Sábado 14 de Enero de 2023 | Matutina para Menores | La misericordia de Dios

Tiempo de lectura: 2 minutos

La misericordia de Dios

“Contigo estableceré mi pacto, y en la barca entrarán tus hijos, tu esposa, tus nueras y tú” (Génesis 6:18).

Dios es justo. Quizá te hayas preguntado por qué Dios mandó un diluvio para destruir a la humanidad. Lo cierto es que, antes del Diluvio, Dios mostró su misericordia: le dio a la humanidad ciento veinte años de oportunidades para que escuchara cuál era el único medio de salvación y se arrepintiera. Demostró su amor, pues aunque solo había una familia justa, esta no pasó desapercibida; Dios hizo un pacto con ella y trabajó por medio de ella en su último esfuerzo para salvar a todos los que aceptaran el mensaje. Dios no fue arbitrario. El Diluvio no tomó por sorpresa a nadie.

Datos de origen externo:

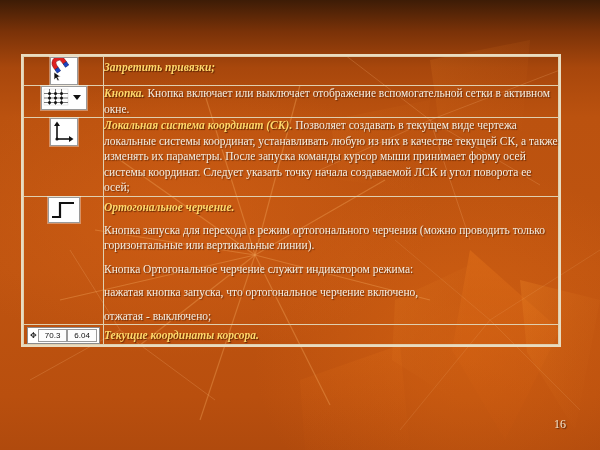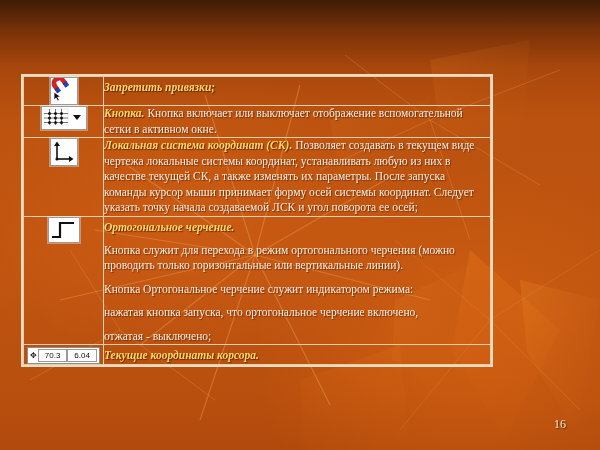"Запретить привязки;" .table-wrap { top: 74px -> 54px; width: 472px -> 540px }
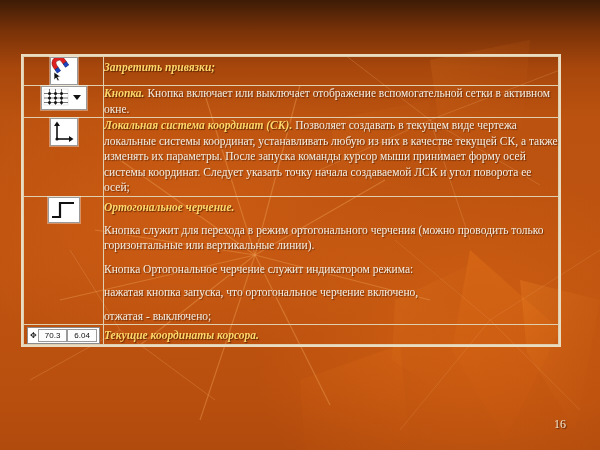"Кнопка служит для перехода в" p.para { text: служит -> запуска }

Además, el llamado de Dios se escuchó de tres maneras claras. Primero, por la voz de Noé, quien dio el mensaje al mundo día tras día. En segundo lugar, a través del constante ruido de las herramientas que usaban muchas personas para construir el gran barco. El ruido, por sí mismo, atraía la atención de todos. Era un llamado constante. Finalmente, por el espectacular desfile de todo tipo de animales que se acercaron al arca obedeciendo la voz de Dios. Las personas miraron con asombro ese espectáculo, pero no aceptaron el mensaje. Más adelante, en el tiempo del profeta Isaías, el pueblo de Dios se caracterizó por su desobediencia. Entonces, el profeta destacó cómo los animales respondían a la voz de su dueño, pero las personas no obedecían la voz de su Creador: “El buey reconoce a su dueño y el asno el establo de su amo; pero Israel, mi propio pueblo, no reconoce ni tiene entendimiento” (Isa. 1:3).

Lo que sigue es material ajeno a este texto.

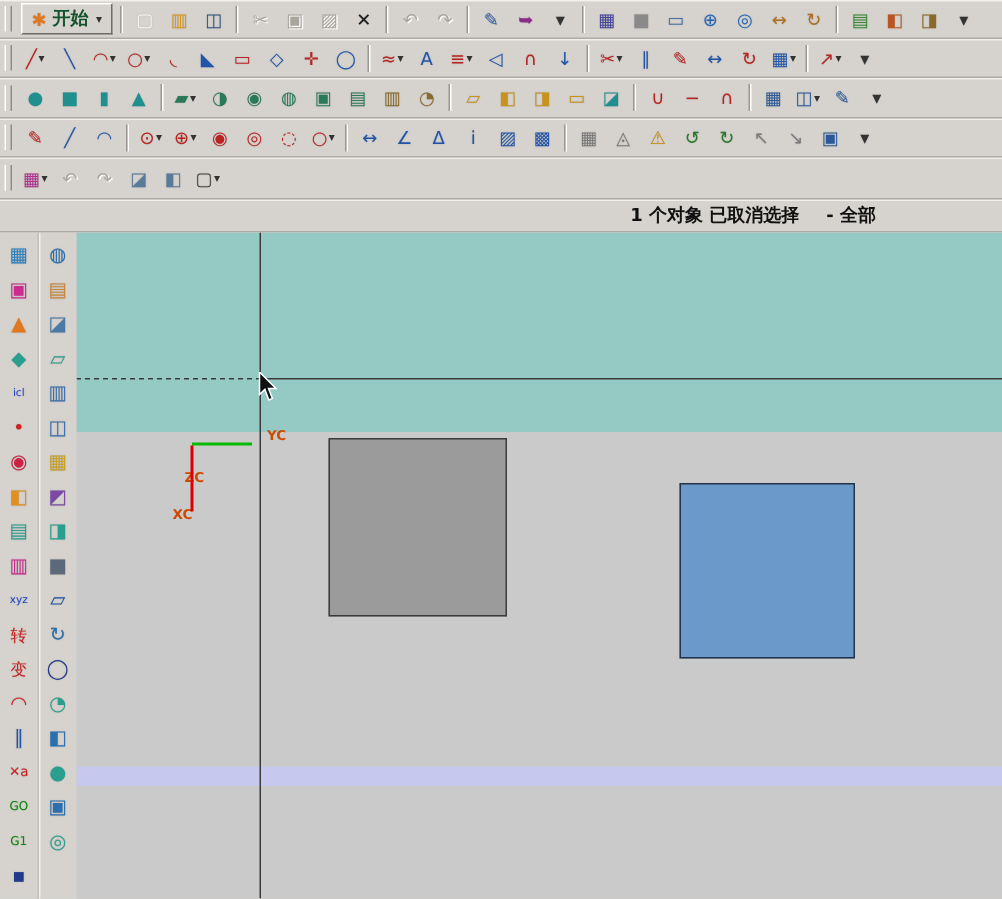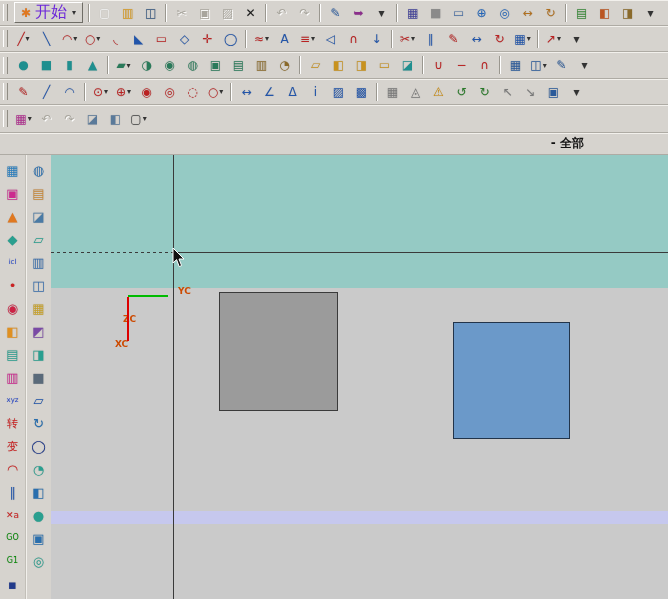"开始" .start-label { color: #6d28d9 -> #14532d; font-size: 16px -> 12px; font-weight: none -> bold }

Dios mostró su amor: el arca representaba su misma presencia para protegerlos. Actualmente, Jesucristo es para nosotros la verdadera arca que nos ofrece refugio, salvación y seguridad, sin importar los problemas que tengamos.

Al salir del arca, Dios hizo un pacto con la humanidad y lo selló con el arcoíris. Prometió que nunca más el mundo sería destruido así, con un diluvio. Noé y su familia, agradecidos, ofrecieron sacrificios. Cada día es una oportunidad para aceptar el pacto que Dios nos ofrece.